Friday, June 3, 2022

Book Review: Remember Whose Little Girl You Are

Happy Friday! We officially only have two days of school next week and then all four kids are off for summer break! Well, kind of. The younger two are signed up for summer school, it runs about a month and is half days, mostly doing fun stuff. The older two are signed up for marching band, but that's just a week basically to get ready for the parade. My oldest is going to work her two jobs, and my favorite boy is doing the Upward Bound program at UWS for six weeks and living on campus. I know he's nervous and not super thrilled, but I think it'll be good once he's there. Plus, they get to go to Seattle and I am ridiculously jealous because that is a bucket list trip for me! 

Remember Whose Little Girl You Are

 Ellen Nichols

Remember Whose Little Girl You Are captures the flavor of the Deep South like no author since Eudora Welty or Flannery O'Connor. Ellen Nichols captures the tenor of small-town Southern life in the fifties and sixties, with its vicissitudes and hilarity. One is captured with her openness and drawn deeply into the dialogue-so much as to, according to one reader, sometimes feel guilty of spying. 

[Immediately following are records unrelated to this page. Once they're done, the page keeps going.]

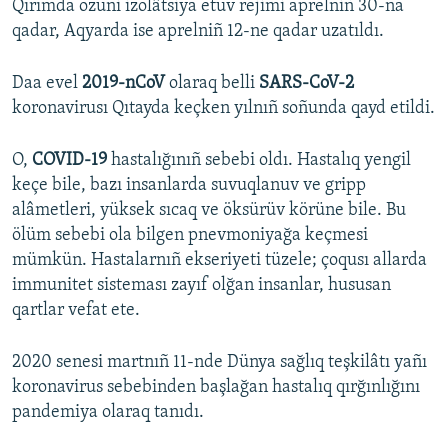
Qırımda özüni izolâtsiya etüv rejimi aprelniñ 30-na
qadar, Aqyarda ise aprelniñ 12-ne qadar uzatıldı.
Daa evel
2019-nCoV
olaraq belli
SARS-CoV-2
koronavirusı Qıtayda keçken yılnıñ soñunda qayd etildi.
O,
COVID-19
hastalığınıñ sebebi oldı. Hastalıq yengil
keçe bile, bazı insanlarda suvuqlanuv ve gripp
alâmetleri, yüksek sıcaq ve öksürüv körüne bile. Bu
ölüm sebebi ola bilgen pnevmoniyağa keçmesi
mümkün. Hastalarnıñ ekseriyeti tüzele; çoqusı allarda
immunitet sisteması zayıf olğan insanlar, hususan
qartlar vefat ete.
2020 senesi martnıñ 11-nde Dünya sağlıq teşkilâtı yañı
koronavirus sebebinden başlağan hastalıq qırğınlığını
pandemiya olaraq tanıdı.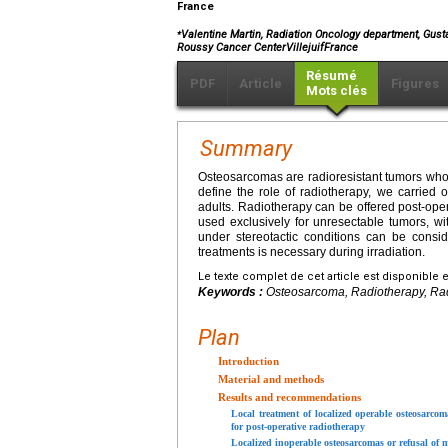
France
⁎
Valentine Martin, Radiation Oncology department, Gust
Roussy Cancer CenterVillejuifFrance
Résumé
PDF
Article
Figures
Mots clés
Summary
Osteosarcomas are radioresistant tumors whos
define the role of radiotherapy, we carried 
adults. Radiotherapy can be offered post-oper
used exclusively for unresectable tumors, 
under stereotactic conditions can be consi
treatments is necessary during irradiation.
Le texte complet de cet article est disponible 
Keywords :
Osteosarcoma, Radiotherapy, Rad
Plan
Introduction
Material and methods
Results and recommendations
Local treatment of localized operable osteosarco
for post-operative radiotherapy
Localized inoperable osteosarcomas or refusal of m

Read it and see if you want those times back-or are just relieved they're gone. 
Are you super behind in your Goodreads good? Grab this one, it's only 116 pages and you will absolutely fly through it. It's a memoir too, so I really loved this one, it was fun and sweet in all the right places. Everything you think of when you think about Alabama during the Civil Rights era is absolutely in this book, and I loved it. 

I went to college, but I never lived in a dorm, so I really enjoyed reading about Ellen's time in college and just how different it was to now. Trigger warning though, this book does feature mentions of suicide, so if that's a thing for you, heads up on that. Despite her father being a Methodist reverend, they were rather liberal, which was far more progressive than the south was at the time. I also love how much Ellen was trying to really defend/stick up for people and really fighting for the rights of marginalized people. I'd like to think I'd be doing the same had I grown up during that volatile period. 

One of my favorite lines in the book? 
" I proved that I was a Soul Train girl, not a namby-pamby American Bandstand girl."
If ever there was a time I identified with a memoir, that line is it. HA! I loved that the "chapters" are named after characters that I have come into (and sometimes left) her life, and I felt like that was a pretty clever way to format the book; whereas most memoirs go event by event in their lives and it can feel tedious and slightly boring. I think it made this one a quick read and who doesn't love that? 

I really enjoyed this one, and it's a great read for us youngun's, but if this time period is your jam, you will really like this one and perhaps feel a kinship to Ellen. A huge thank you to TLC Book Tours for having me on this tour, and thank you to Ellen Nichols for sending me a copy (and these GREAT socks!!).